Further information of the progressing village is delineated in Kelly's 1881 Directory of the West Riding of Yorkshire. It describes "Clayton West" as a township and large village. The manufacture of fancy woollens, as well as twine and flax spinning seems to be the prevalent industry of the village. The church of All Saints, constructed in 1875, is now listed along with Congregational, Baptist, New Connexion Methodist, Primitive Methodist and Wesleyan chapels. Kelly lists the charities for distribution as being £13 annually . Also mentioned is the un-denominational school (Kaye's First School) built by William and John Kaye esqs., which was erected in 1862, and in 1881 William Priestly was school master. Capt. Henry Savile is lord of the manor. The main landowners are listed as W. B. Beaumont esq., M.P. W. T. Spencer-Stanhope esq., J.P. John Kaye esq., J.P. and Thomas Norton esq. J.P. The area occupied by the village is now 1,140 acres with rateable value, £4,548. The population in 1871 was 1,531.

Textile Mills

One such mill, the Spring Grove Mill, still has buildings visible, just off the A636, opposite the Scissett swimming baths building. Locally is it still known as Beanlands Mill, named after the Beanland family who purchased the business in 1869 from Charles Walker for £8,500. The mill stopped operating as such in 1975, and the mill chimney has since been removed along with other buildings. Pictures of the Mill are available.

War Memorial

The village has an obelisk style war memorial, now situated at the junction of Church Lane with Holmfield Road. The memorial commemorates 37 people, 30 from the First World War, six from the Second World War and one from the Falklands War. The war memorial used to be located on the grass triangle at Hill Top.

== Governance ==
There are two tiers of local government covering Clayton West, at parish and metropolitan borough level: Denby Dale Parish Council and Kirklees Council, based in Huddersfield. Kirklees Council is also a constituent member of the West Yorkshire Combined Authority, led by the directly elected Mayor of West Yorkshire.
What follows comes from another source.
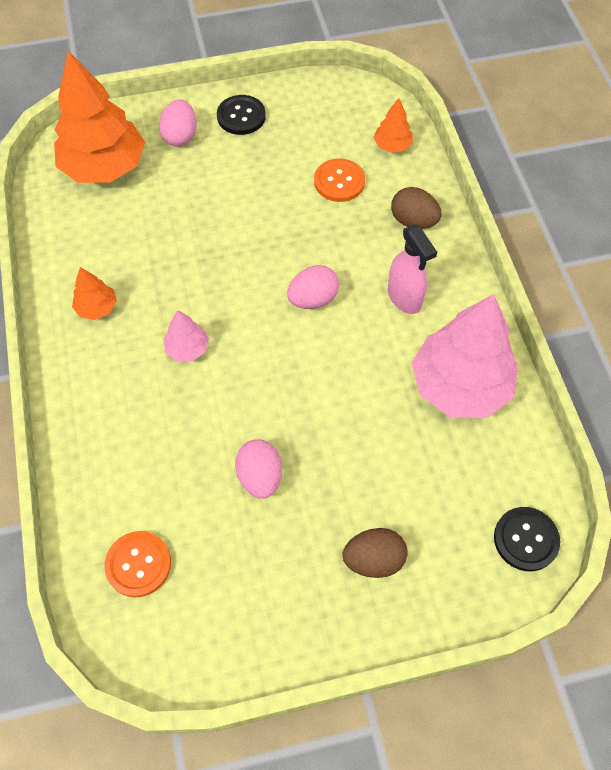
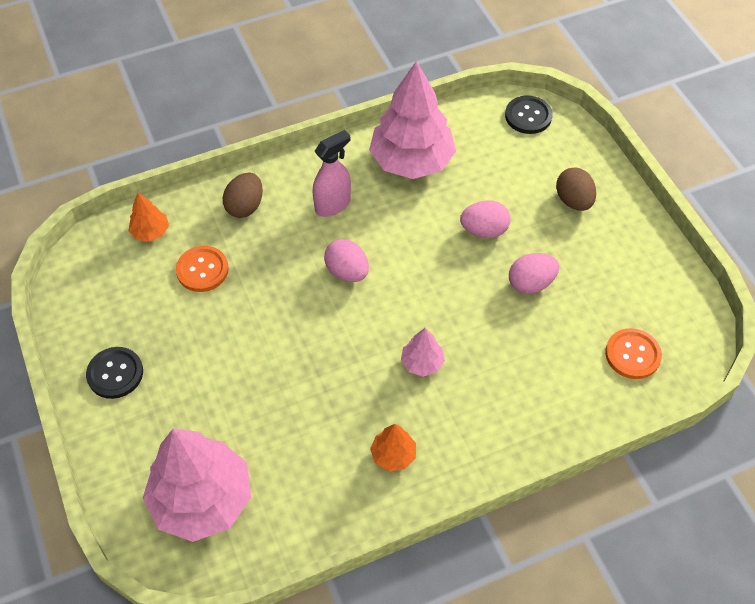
camera: 100 degrees left, 5 degrees down
(104, 167) = (202, 500): orange tree -> pink tree
(180, 136) = (149, 429): pink egg -> pink egg (484, 230)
Clayton West was historically a township in the ancient parish of High Hoyland. In 1862 the township of Clayton West was made a local government district, governed by a local board. Townships were also reclassified as civil parishes in 1866. Local government districts were reconstituted as urban districts in 1894.
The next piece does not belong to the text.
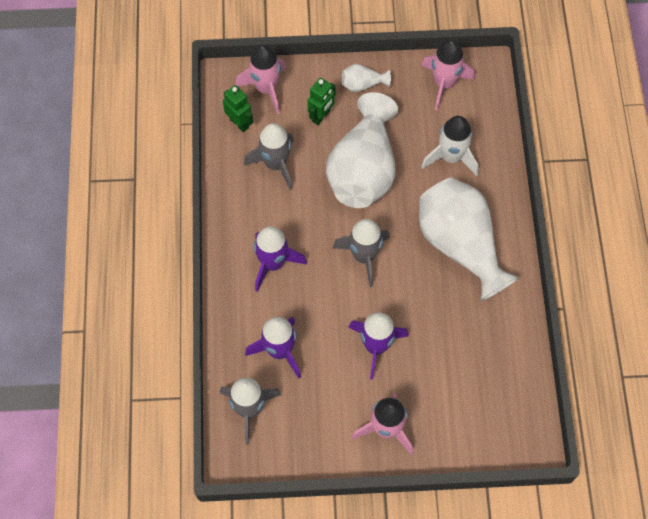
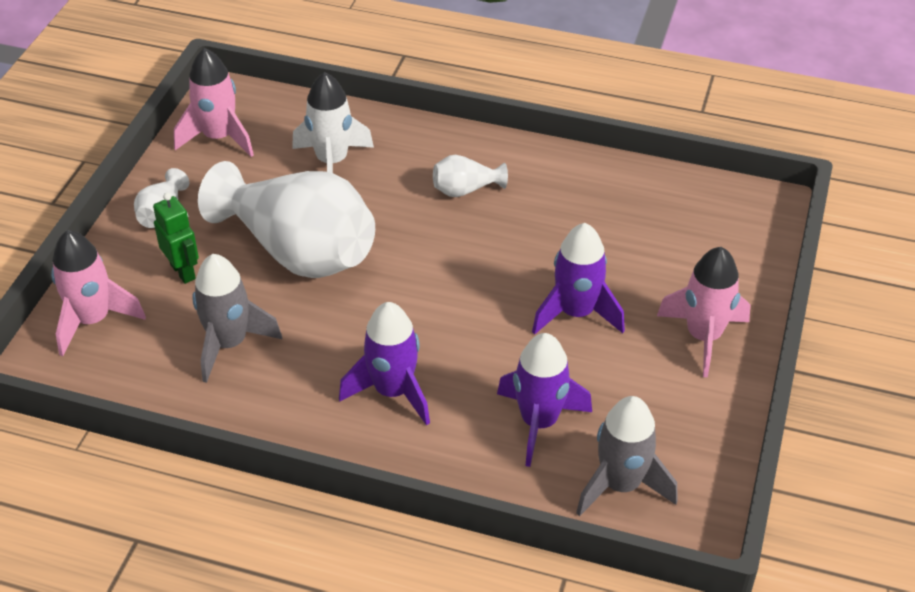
camera: 70 degrees left, 20 degrees down
(239, 123) = (130, 368): green robot -> none
(364, 256) = (433, 287): grey rocket -> none
(460, 245) = (465, 190): white vase -> white vase, size x0.42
Clayton West Urban District was abolished in 1938, merging with several small neighbouring urban districts to form a larger urban district called Denby Dale. The parish of Clayton West continued to exist until 1974, but as an urban parish it had no administrative functions after the creation of Denby Dale in 1938. In 1951 the parish of Clayton West had a population of 1682. Denby Dale Urban District was in turn abolished in 1974 to become part of the new metropolitan borough of Kirklees, at which point a successor parish of Denby Dale was established.

==Geography==
Clayton West is located between the villages of High Hoyland, Scissett and Skelmanthorpe.

The river that runs through the village is called the River Dearne and was part of the 2007 United Kingdom floods.

==Present day==
The village is in the parish of Clayton West and High Hoyland. Facilities include a village store and two pubs. It has a primary school and nursery called Kayes First and Nursery School, which was built in 1862, and was doubled in size in 1981. Kayes First and Nursery School consists of 202 children and 32 staff from Nursery to year 5 (2017 figures). The school is also part of a three tier schooling system with Scissett Middle School and Shelley College (formally Shelley High School).

It also has a Scout Group which offers access to a number of outdoor activities including archery, target shooting, kayaking and much more.

===Flooding===

In 2007 severe flooding of the river Dearne affected some 420 properties in Clayton West and Skelmanthorpe. Summer flooding has also occurred in the area in 2002, 2004, 2007 and 2008. The textile industry history of the area has resulted in modern-day conversions of old textile mill to become residential accommodation. The valley floor also has a high density of residential properties making these areas more prone to flooding.